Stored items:
★ ★ ★ ★ ★ ★ ★

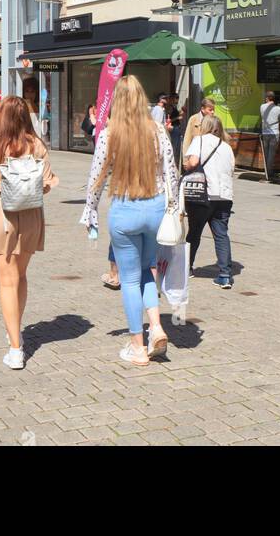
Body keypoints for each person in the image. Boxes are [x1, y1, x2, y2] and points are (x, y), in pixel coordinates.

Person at [84, 74, 178, 366]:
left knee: (129, 279)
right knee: (148, 270)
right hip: (154, 209)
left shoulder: (109, 133)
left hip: (125, 209)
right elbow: (171, 172)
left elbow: (96, 177)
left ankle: (138, 346)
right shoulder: (158, 131)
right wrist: (173, 207)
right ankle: (157, 326)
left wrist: (90, 212)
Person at [0, 95, 58, 370]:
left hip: (3, 216)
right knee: (20, 276)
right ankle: (15, 330)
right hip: (31, 216)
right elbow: (47, 183)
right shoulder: (37, 145)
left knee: (6, 281)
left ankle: (16, 348)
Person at [182, 114, 236, 289]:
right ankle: (225, 274)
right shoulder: (227, 147)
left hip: (203, 195)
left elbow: (194, 161)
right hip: (224, 196)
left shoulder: (199, 140)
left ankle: (186, 268)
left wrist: (187, 166)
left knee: (194, 233)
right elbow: (232, 169)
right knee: (221, 234)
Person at [260, 91, 280, 180]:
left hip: (265, 133)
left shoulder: (262, 107)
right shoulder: (279, 109)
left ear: (267, 98)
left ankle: (266, 172)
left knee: (265, 153)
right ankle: (269, 173)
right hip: (274, 133)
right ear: (274, 98)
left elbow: (263, 117)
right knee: (271, 154)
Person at [166, 93, 183, 164]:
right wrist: (178, 117)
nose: (177, 100)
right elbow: (168, 120)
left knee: (177, 148)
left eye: (178, 98)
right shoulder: (169, 107)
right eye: (176, 98)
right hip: (174, 129)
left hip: (177, 128)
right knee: (174, 148)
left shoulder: (174, 106)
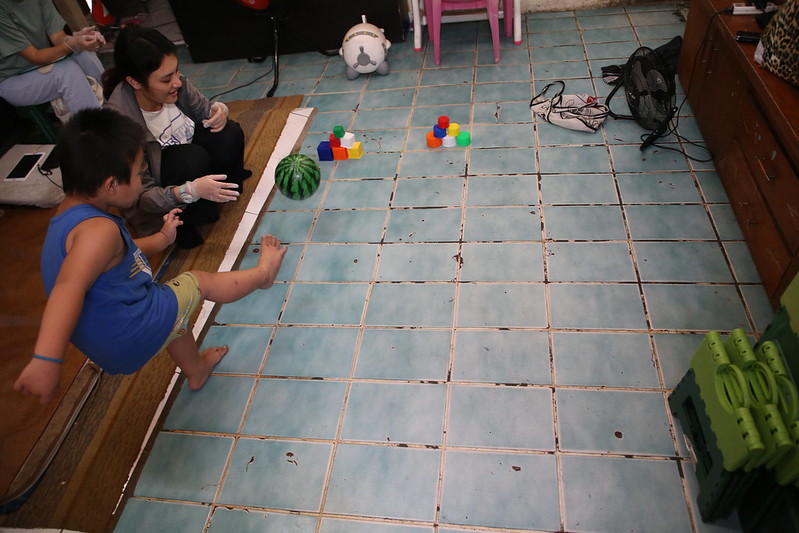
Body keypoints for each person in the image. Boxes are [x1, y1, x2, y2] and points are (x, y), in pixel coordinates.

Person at [13, 108, 286, 405]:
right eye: (137, 174)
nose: (143, 182)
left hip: (110, 343)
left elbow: (117, 257)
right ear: (111, 185)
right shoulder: (98, 233)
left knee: (172, 308)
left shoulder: (69, 217)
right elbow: (68, 288)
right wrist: (46, 359)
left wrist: (161, 238)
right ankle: (263, 275)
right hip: (132, 333)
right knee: (197, 281)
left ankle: (196, 370)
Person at [103, 26, 251, 249]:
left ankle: (223, 187)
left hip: (192, 161)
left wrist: (218, 113)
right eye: (166, 79)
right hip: (169, 184)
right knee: (191, 158)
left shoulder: (176, 83)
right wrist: (188, 191)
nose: (177, 82)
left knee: (228, 132)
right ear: (135, 82)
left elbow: (204, 111)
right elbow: (140, 198)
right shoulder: (118, 125)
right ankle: (182, 223)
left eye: (176, 71)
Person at [0, 0, 104, 117]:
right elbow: (35, 56)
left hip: (43, 64)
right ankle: (96, 128)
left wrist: (81, 40)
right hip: (12, 79)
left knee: (84, 55)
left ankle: (111, 107)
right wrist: (72, 45)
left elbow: (58, 37)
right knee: (66, 72)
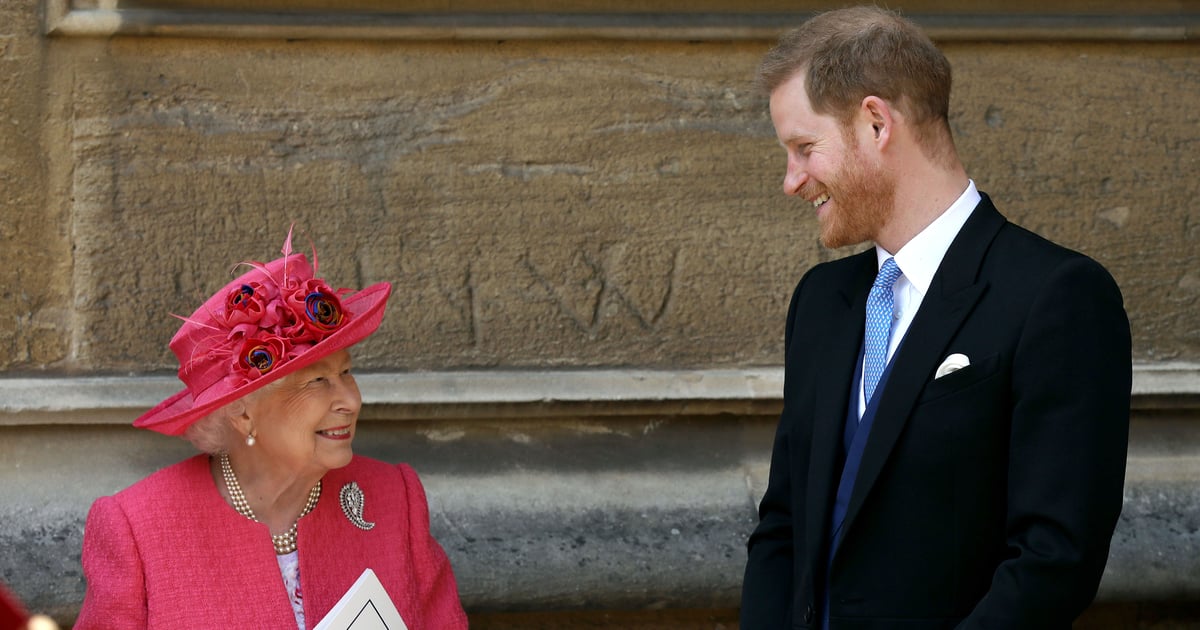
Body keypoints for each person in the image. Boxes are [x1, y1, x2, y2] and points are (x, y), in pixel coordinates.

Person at [740, 6, 1131, 629]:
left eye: (804, 148)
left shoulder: (1057, 297)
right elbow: (784, 523)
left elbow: (1054, 560)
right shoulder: (822, 302)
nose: (792, 181)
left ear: (875, 123)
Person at [76, 229, 468, 629]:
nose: (350, 401)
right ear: (243, 413)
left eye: (346, 372)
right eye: (317, 381)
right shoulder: (137, 528)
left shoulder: (393, 498)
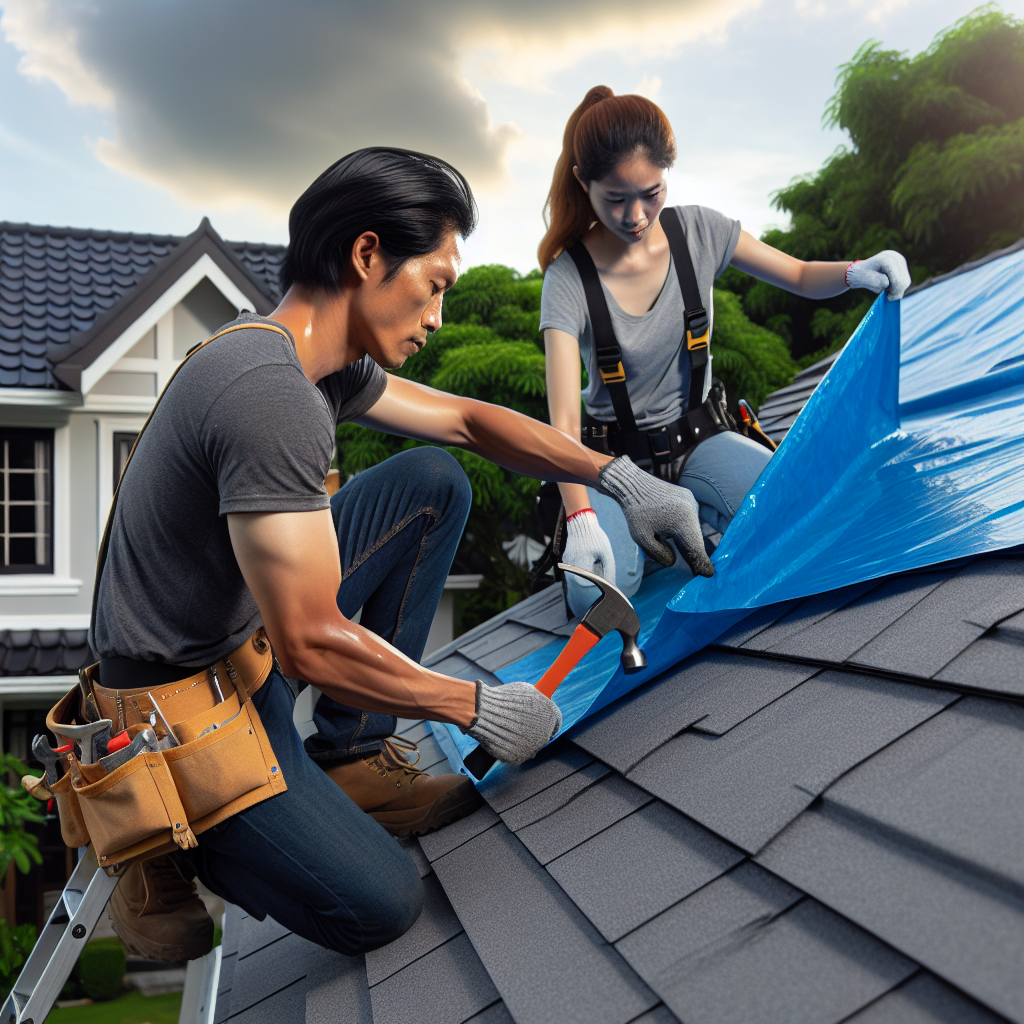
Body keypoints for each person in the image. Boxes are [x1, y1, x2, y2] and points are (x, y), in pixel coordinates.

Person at [89, 147, 712, 963]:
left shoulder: (313, 367)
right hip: (179, 716)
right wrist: (474, 706)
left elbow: (466, 422)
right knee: (382, 905)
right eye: (436, 286)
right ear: (367, 254)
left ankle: (349, 759)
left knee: (432, 480)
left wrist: (616, 476)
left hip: (239, 636)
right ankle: (160, 847)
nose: (438, 317)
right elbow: (311, 642)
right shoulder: (269, 396)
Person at [540, 86, 911, 617]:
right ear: (583, 182)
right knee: (602, 591)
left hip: (699, 439)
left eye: (651, 192)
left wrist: (856, 273)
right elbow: (562, 421)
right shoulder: (567, 278)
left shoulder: (700, 231)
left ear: (668, 173)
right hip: (614, 464)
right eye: (615, 199)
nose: (636, 214)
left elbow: (801, 275)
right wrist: (579, 516)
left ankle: (696, 511)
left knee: (791, 512)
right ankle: (673, 523)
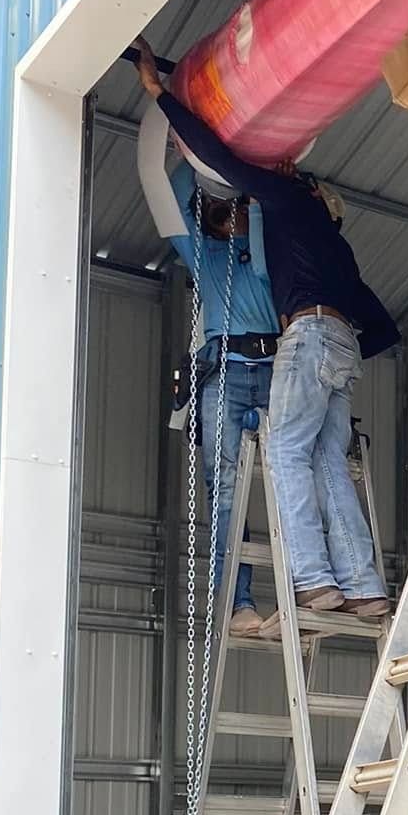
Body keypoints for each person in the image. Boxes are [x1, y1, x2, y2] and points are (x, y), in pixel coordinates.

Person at [134, 37, 398, 620]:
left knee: (286, 459)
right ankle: (288, 595)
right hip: (240, 367)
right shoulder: (214, 255)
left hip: (288, 356)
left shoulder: (274, 234)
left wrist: (171, 104)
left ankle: (313, 579)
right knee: (243, 484)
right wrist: (175, 122)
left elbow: (251, 202)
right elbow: (173, 188)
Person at [136, 104, 280, 636]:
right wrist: (185, 148)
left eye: (232, 208)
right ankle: (237, 602)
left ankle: (303, 588)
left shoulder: (262, 251)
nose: (229, 215)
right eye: (220, 210)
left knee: (289, 484)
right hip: (226, 374)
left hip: (271, 372)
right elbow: (169, 193)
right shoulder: (201, 255)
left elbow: (264, 207)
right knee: (225, 491)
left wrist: (249, 188)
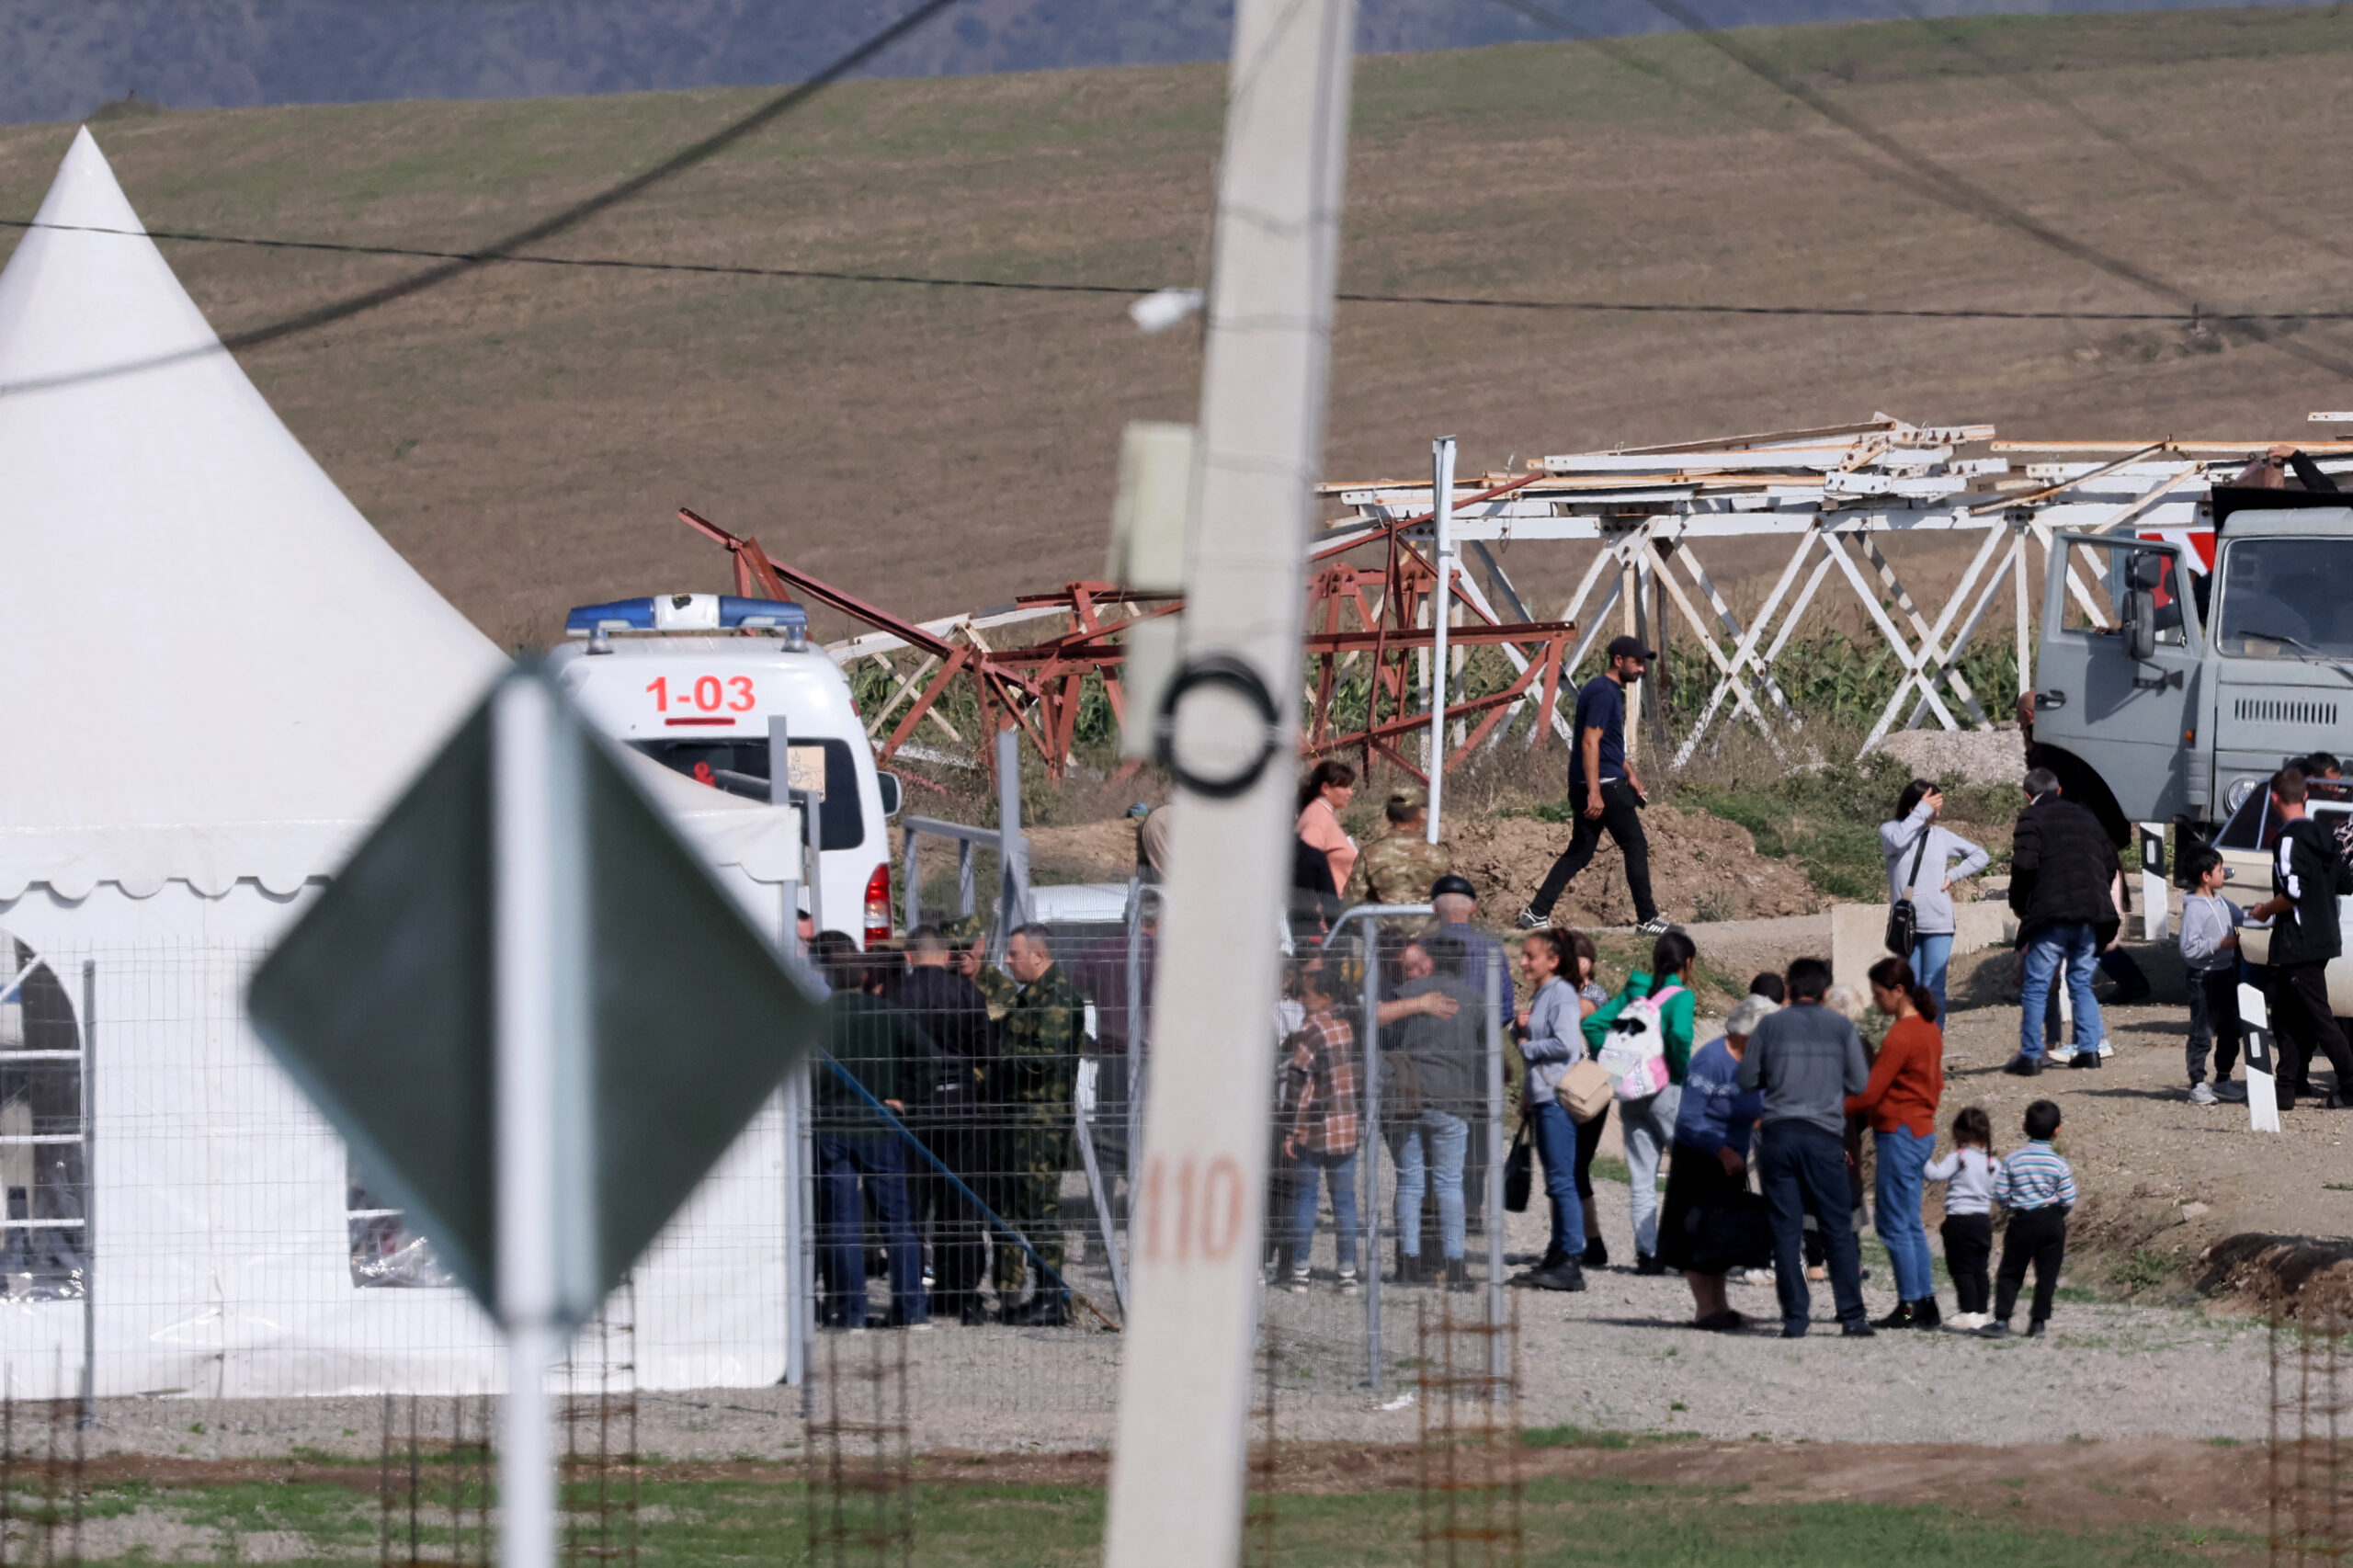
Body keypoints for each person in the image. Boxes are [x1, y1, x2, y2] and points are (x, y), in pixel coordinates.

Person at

★ ★ ★ ★ ★ ★ ★

> THE PROBLEM: Take the line above containing "right knee: (382, 905)", the line containing "left knee: (791, 512)", and all lines in between, and copy them exactly without anything else.

> ANSWER TO THIS PROBLEM:
right knee: (382, 905)
right eye: (436, 286)
right ear: (367, 254)
left ankle: (349, 759)
left knee: (432, 480)
left wrist: (616, 476)
left hip: (239, 636)
right ankle: (160, 847)
nose: (438, 317)
right elbow: (311, 642)
right shoulder: (269, 396)
Person at [540, 86, 911, 617]:
right ear: (583, 182)
right knee: (602, 591)
left hip: (699, 439)
left eye: (651, 192)
left wrist: (856, 273)
right elbow: (562, 421)
right shoulder: (567, 278)
left shoulder: (700, 231)
left ear: (668, 173)
right hip: (614, 464)
right eye: (615, 199)
nose: (636, 214)
left elbow: (801, 275)
right wrist: (579, 516)
left ankle: (696, 511)
left knee: (791, 512)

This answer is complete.